Different States of a BL Lac object, OJ 287, during a flare in 2009

Blazars, which include BL Lacertae (BL Lac) and Flat Spectrum Radio Quasars (FSRQ) are compact, highly variable (from radio through TeV gamma-ray) flat spectrum radio loud active galactic nuclei (AGN) with their jet aligned close to line of sight.  Their spectral energy distribution (SED) is characterized by two broad humps. The low energy hump (radio to x-ray) is well understood as synchrotron radiation from relativistic electrons while the high-energy hump ( MeV to ~TeV) is still under debate and is supposed to be due to inverse Compton (IC) interactions. Due to their extreme variability across whole spectrum i.e from radio to gamma-ray, simultaneous multi-wavelength monitoring is essential to constrain the emission mechanism as well as their relative importance especially at high energy.
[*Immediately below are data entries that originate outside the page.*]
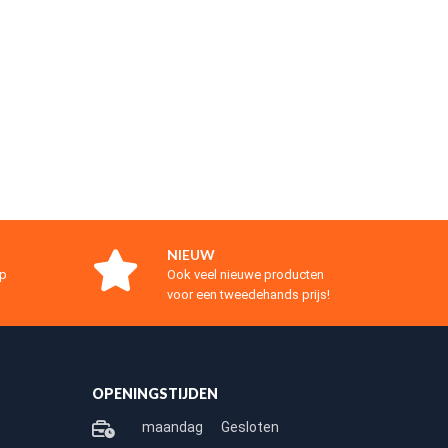
NIEUW
op
Ook veel nieuwe producten
voor een tweedehands prijs!
OPENINGSTIJDEN
maandag
Gesloten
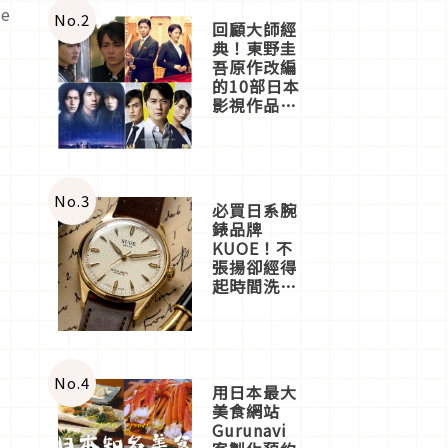
e
體驗
No.
2
回顧大師經
典！東野圭
吾原作改編
的10部日本
影視作品推
薦
No.
3
必買日系腕
錶品牌
KUOE！不
張揚卻經得
起時間洗鍊
的經典之作
五選
No.
4
用日本最大
美食網站
Gurunavi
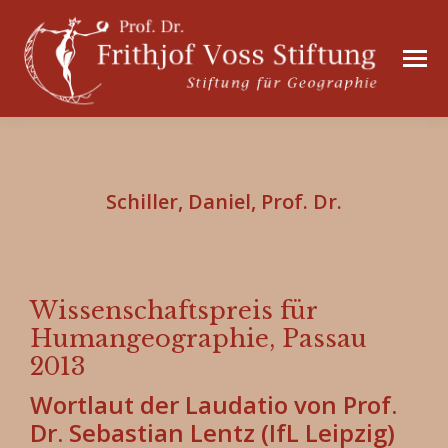
Schiller, Daniel, Prof. Dr.
Wissenschaftspreis für
Humangeographie, Passau
2013
Wortlaut der Laudatio von Prof.
Dr. Sebastian Lentz (IfL Leipzig)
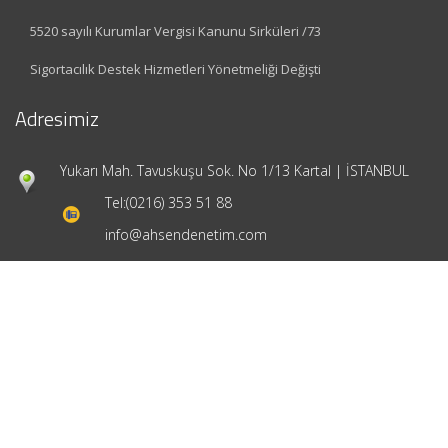
5520 sayılı Kurumlar Vergisi Kanunu Sirküleri /73
Sigortacılık Destek Hizmetleri Yönetmeliği Değişti
Adresimiz
Yukarı Mah. Tavuskuşu Sok. No 1/13 Kartal | İSTANBUL
Tel:
(0216) 353 51 88
info@ahsendenetim.com
Hızlı Menü
Ana Sayfa
Hakkımızda
Hizmetlerimiz
Güncel Mevzuat
İletişim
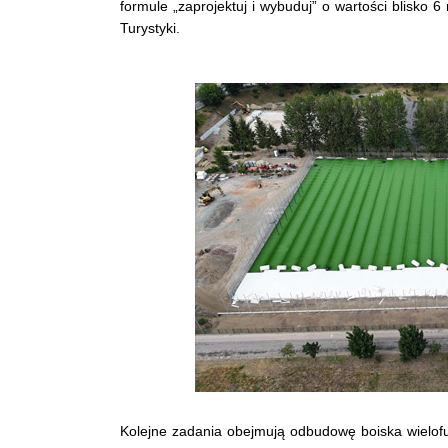
formule „zaprojektuj i wybuduj” o wartości blisko 6
Turystyki.
Kolejne zadania obejmują odbudowę boiska wielofu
OJ 287 is a low-energy peaked blazar of BL Lac class which shows recurrent optical burst every ~11.6 years. It is modeled as a binary black hole (Kerr) system in which  the impact of secondary (1.3 x 10^8 solar mass) on the accretion of primary (1.8 x  10^10 solar mass) leads to two optical outburst per period, ~1-2 year apart along with many tidal bursts. I will discuss the quasi- simultaneous SED modeling of various states of  OJ 287 during 2009 flare (tidal) via synchrotron self Compton method using one zone leptonic model.